* Testo della pagina
La Grecia – un’analisi pragmatica
Il post di Seminerio sulla crisi greca e il successivo scambio di commenti con Boggero hanno mostrato alcuni gravi problemi che inevitabilmente si dovranno affrontare, qualsiasi cosa si decida di fare. Se le alternative fossero due – salvare o non salvare – sarebbero entrambe pessime alternative: vedremo però che ne esiste una terza, citata da Seminerio nei commenti, che però sconta alcune importanti difficoltà implementative.
Un collasso sistemico greco avrebbe una serie di conseguenze non particolarmente divertenti: anche se i tre porcellini rimanenti (Portogallo, Italia, Spagna, che insieme alla Grecia formano il meritato acronimo PIGS) non hanno finora avuto scontri di piazza come la Grecia, sono politicamente, socialmente ed economicamente molto simili. Di conseguenza, il fallimento della Grecia farebbe probabilmente schizzare verso l’alto anche il costo del debito degli altri governi, e anche di qualche altro paese, magari dell’Europa Orientale, o forse l’Irlanda o la Gran Bretagna (meno probabile), creando una carambola di conseguenze politiche potenzialmente gravi.
D’altra parte, un bailout tout court, totale e incondizionato, creerebbe moral hazard, e danneggerebbe l’economia europea e la credibilità dell’euro nel lungo termine, oppure produrrebbe una totale centralizzazione economica e politica dell’Unione Europea, che verrebbe così ad assomigliare ad un’altra e molto più malfamata Unione, ufficialmente scomparsa una ventina d’anni fa. Un bailout incondizionato, infatti, equivale alla socializzazione dei costi creati dall’irresponsabilità dei governi: gli incentivi politici alla demagogia verrebbero massimizzati, perché i suoi costi diventerebbero europei anziché nazionali. E siccome la demagogia fa quasi sempre guadagnare voti, e rappresenta quindi una tendenza naturale delle dinamiche politiche, meglio evitare di aggiungere incentivi mirati.
Per evitare ciò, ci sarebbero due strade: le regolamentazioni e le nazionalizzazioni. Ogni paragone con la crisi finanziaria non è casuale: il ragionamento è perfettamente simmetrico, tranne per il fatto che i governi tendono spontaneamente a fare idiozie, cosa che imprese soggette a perdite e fallimenti hanno meno incentivi a fare. Regolamentare significa impedire ai governi di adottare politiche fiscali che facciano free riding sugli altri paesi europei: l’esempio più lampante è il Trattato di Maastricht, che sulla carta impone dei limiti a debiti e deficit pubblici, e che in pratica non è stato fatto rispettare, cosa di cui si stanno pagando le conseguenze ora. L’alternativa alle regolamentazioni sono le nazionalizzazioni (in questo caso, forse, si dovrebbe parlare di supernazionalizzazioni): l’Europa deciderebbe tutto centralmente. In questo caso, si avrebbe la totale perdita di autonomia di politica fiscale per i governi, che, irresponsabilizzati dalla safety net dei bailout, non sarebbero più in grado di evitare di creare problemi con decisioni demagogiche. Il pericolo di questa china è che l’Unione Europea diventerebbe una sorta di Stato nazionale, centralizzato ma multi-etnico, e quindi strutturalmente conflittuale e disfunzionale, una sorta di Impero Asburgico con la struttura istituzionale della Francia Giacobina.

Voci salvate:
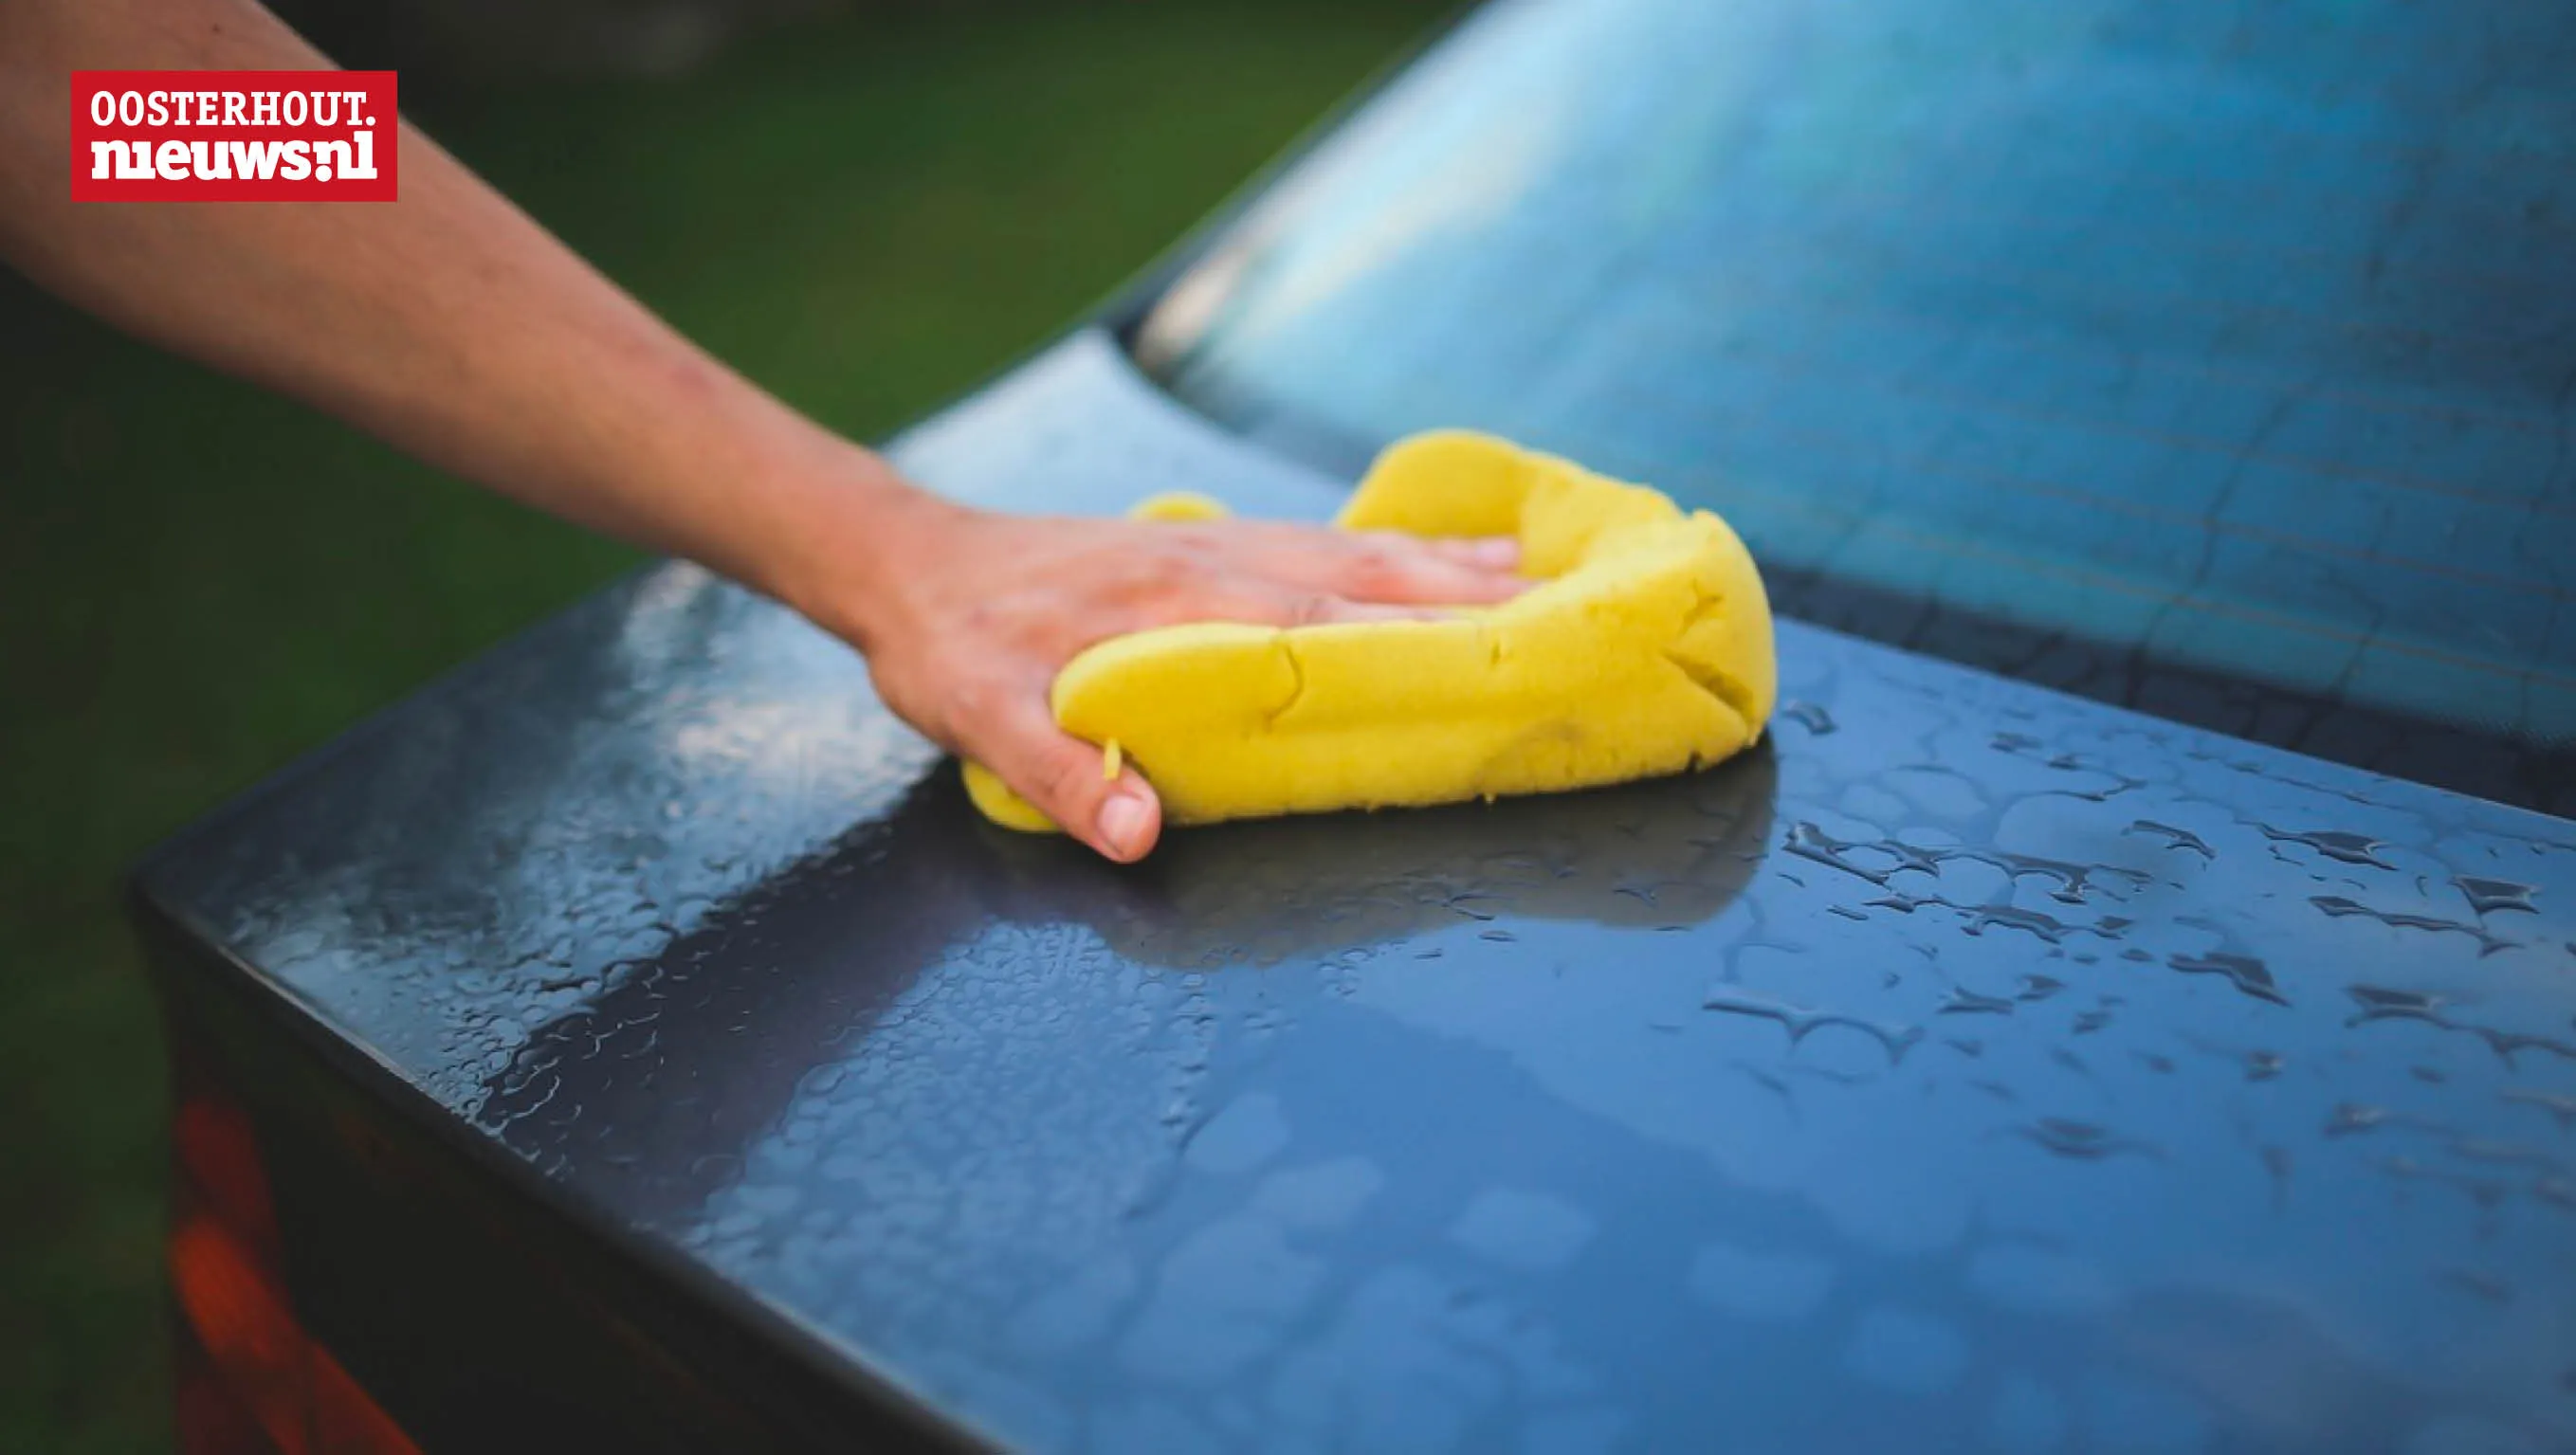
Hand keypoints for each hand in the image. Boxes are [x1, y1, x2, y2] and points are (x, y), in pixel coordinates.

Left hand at [828, 492, 1524, 862]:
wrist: (909, 561)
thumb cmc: (949, 646)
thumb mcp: (977, 716)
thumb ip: (1060, 772)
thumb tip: (1141, 836)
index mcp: (1178, 603)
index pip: (1322, 624)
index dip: (1417, 643)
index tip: (1505, 662)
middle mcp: (1218, 559)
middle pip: (1369, 577)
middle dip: (1474, 602)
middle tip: (1574, 623)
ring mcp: (1222, 543)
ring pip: (1362, 551)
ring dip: (1455, 567)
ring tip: (1549, 581)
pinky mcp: (1214, 543)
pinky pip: (1331, 540)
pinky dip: (1406, 548)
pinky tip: (1456, 554)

* Compito 1
Nel testo sulla crisi greca, quali paesi formano con la Grecia l'acronimo PIGS?
* Compito 2
Riscrivi il tratto del testo sulla crisi greca che va da "Un collasso sistemico" fino a "politiche potenzialmente gravi.", ribattezzando "porcellini" come "maialini".

* La tua risposta 1
Portogallo, Italia e Spagna.

* La tua risposta 2
Un collasso sistemico greco avrebbe una serie di conseguenze non particolarmente divertenti: anche se i tre maialini rimanenti (Portogallo, Italia, Spagna, che insieme alla Grecia formano il meritato acronimo PIGS) non hanno finora avuto scontri di piazza come la Grecia, sono politicamente, socialmente ed economicamente molto simili. Di conseguenza, il fallimento della Grecia farebbe probabilmente schizzare verso l’alto anche il costo del debito degli altri governi, e anche di qualche altro paese, magari dell’Europa Orientale, o forse l’Irlanda o la Gran Bretagna (meno probabile), creando una carambola di conseguenze politiche potenzialmente gravi.